## Work required:
Please render the stretch of the listing from the line containing "genus: Festuca" through the end of the listing as a JSON list of strings, with one string per line and blank lines left out.

Collected data
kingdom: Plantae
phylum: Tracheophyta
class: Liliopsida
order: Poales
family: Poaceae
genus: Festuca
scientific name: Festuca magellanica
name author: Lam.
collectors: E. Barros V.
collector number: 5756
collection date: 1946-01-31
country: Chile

## Response below:
[
  "genus: Festuca",
  "scientific name: Festuca magellanica",
  "name author: Lam.",
  "collectors: E. Barros V.",
  "collector number: 5756",
  "collection date: 1946-01-31",
  "country: Chile"
]